■ Task brief: Instruction for the entries that follow: retype exactly the lines from the line with "Rendered at 1500 by 844 pixels." to the line with "For every layout", both included, and omit all others.

■ Stored data:
----------------
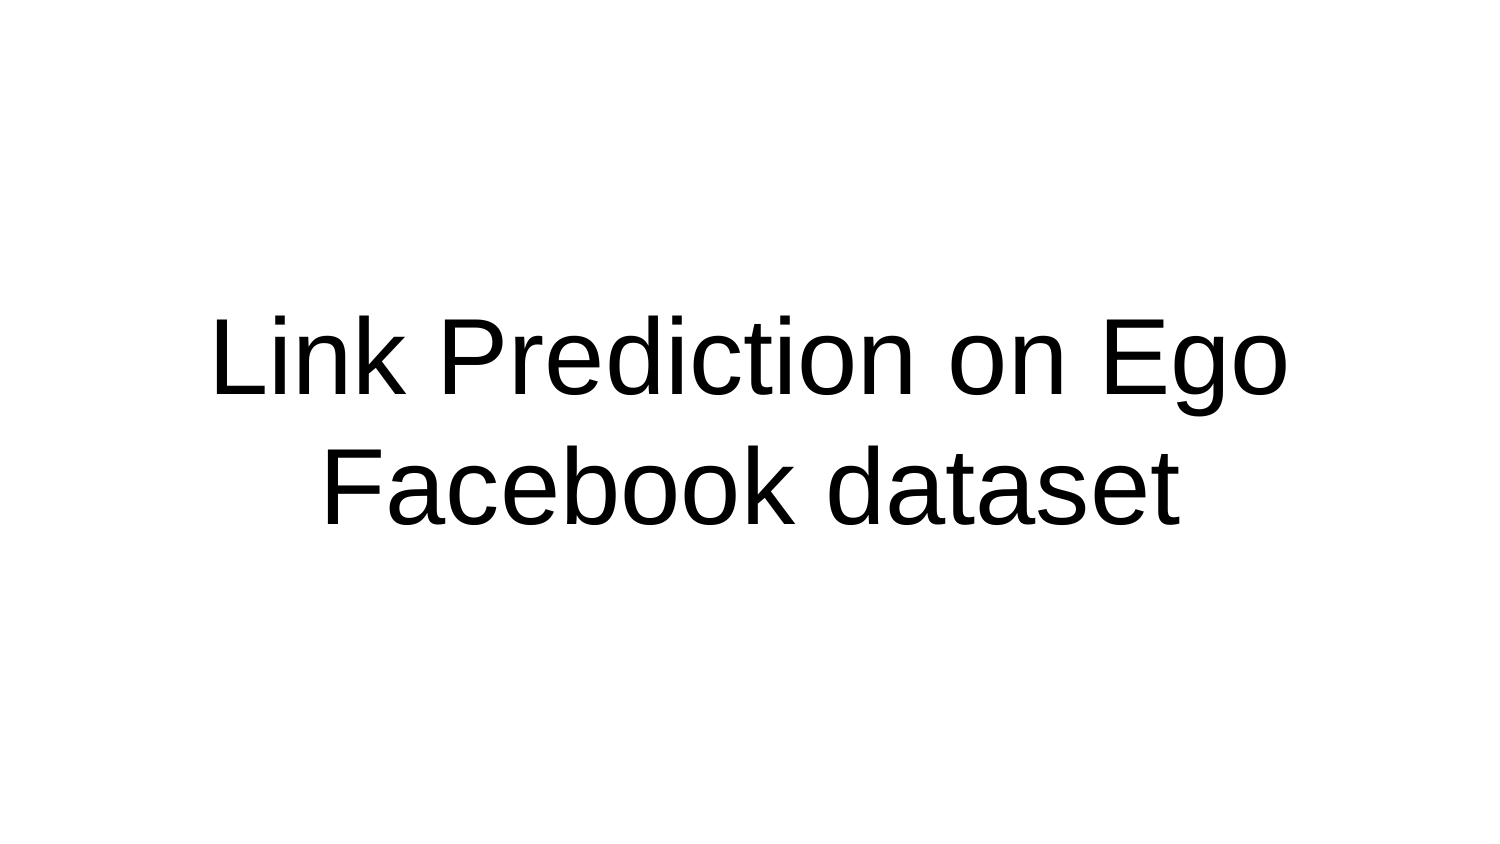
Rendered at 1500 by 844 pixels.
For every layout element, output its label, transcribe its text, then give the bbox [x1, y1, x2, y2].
----------------
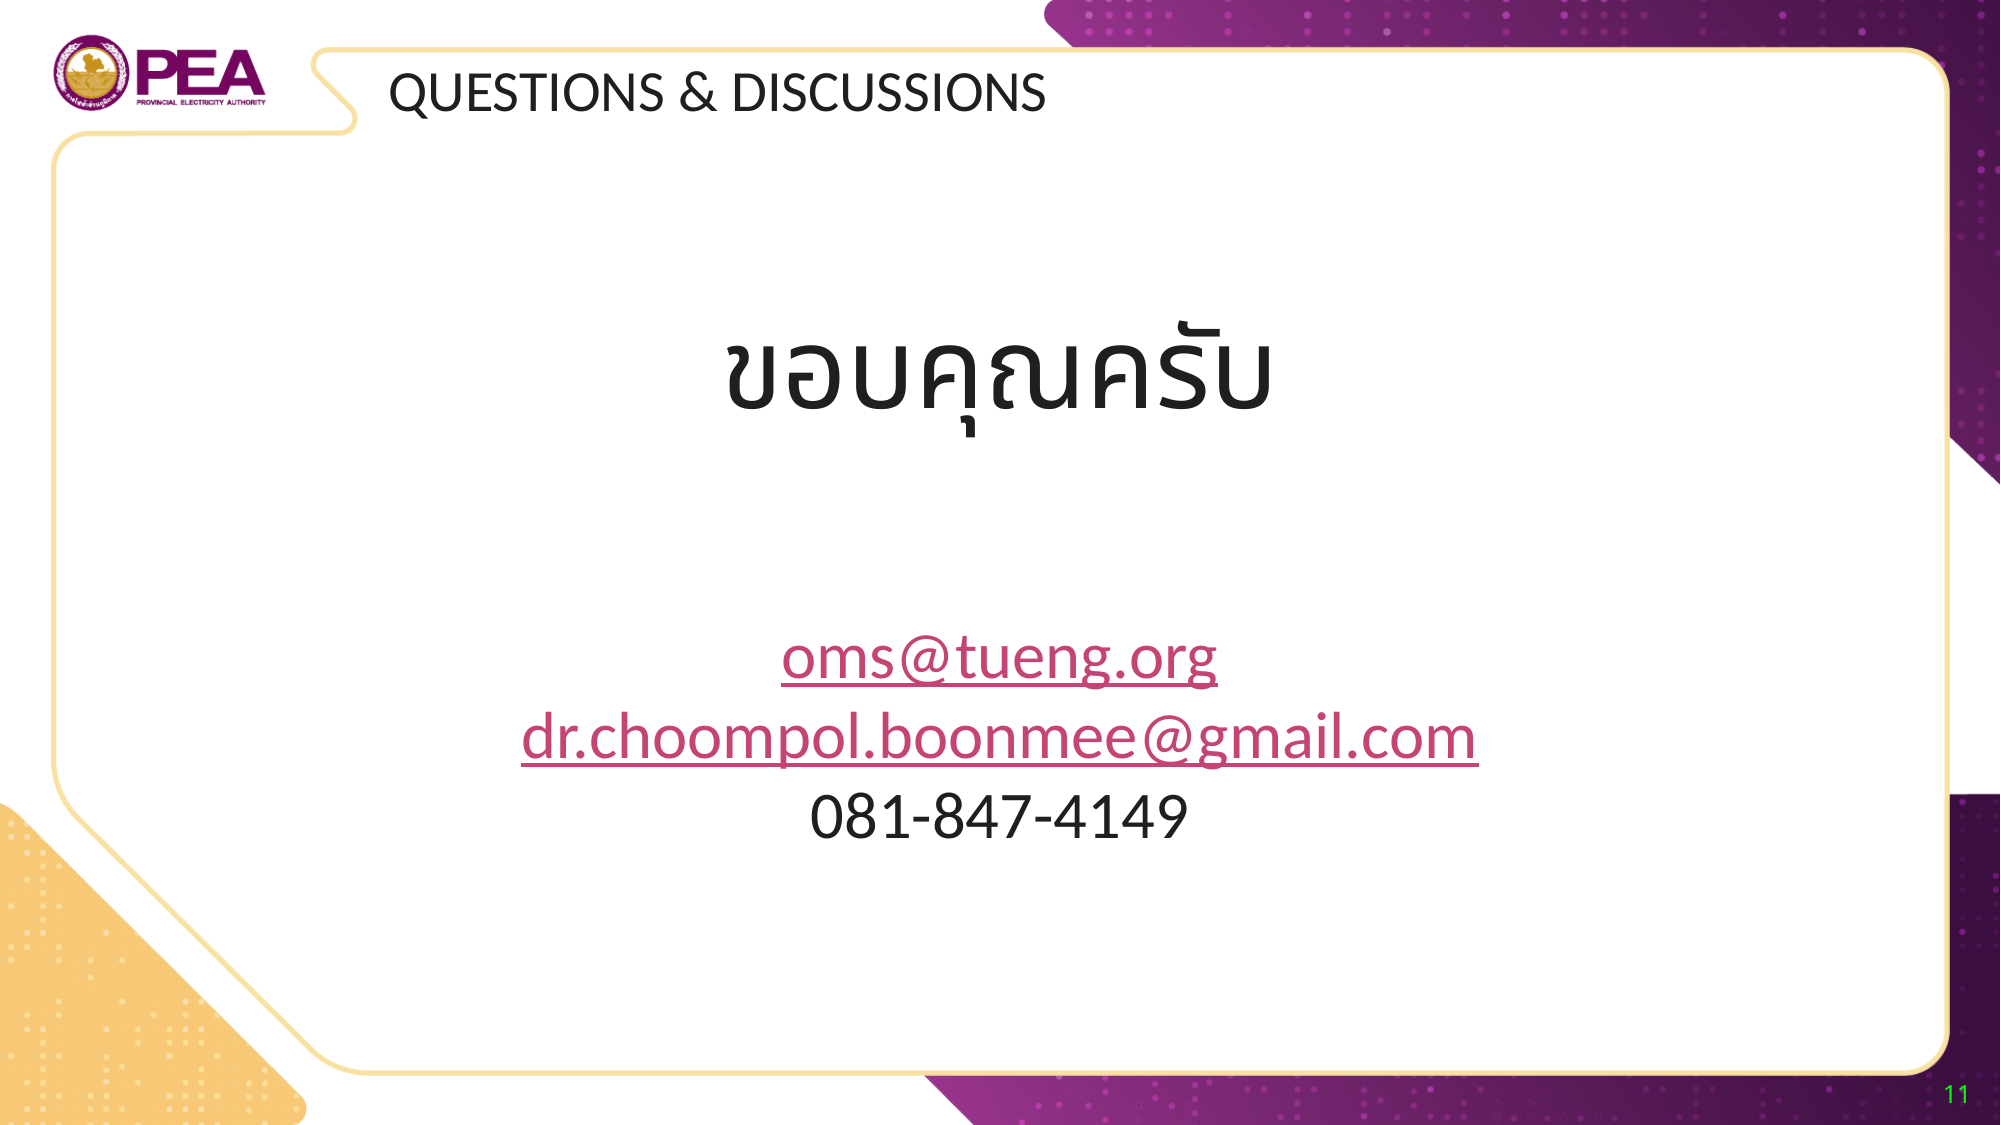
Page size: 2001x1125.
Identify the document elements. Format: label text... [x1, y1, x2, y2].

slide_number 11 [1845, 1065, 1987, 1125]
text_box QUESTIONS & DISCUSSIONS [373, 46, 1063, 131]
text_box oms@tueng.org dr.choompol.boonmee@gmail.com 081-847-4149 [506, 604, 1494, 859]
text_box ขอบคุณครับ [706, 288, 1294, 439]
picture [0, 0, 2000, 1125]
----------------
■ Reply:
Rendered at 1500 by 844 pixels.
For every layout element, output its label, transcribe its text, then give the bbox [x1, y1, x2, y2].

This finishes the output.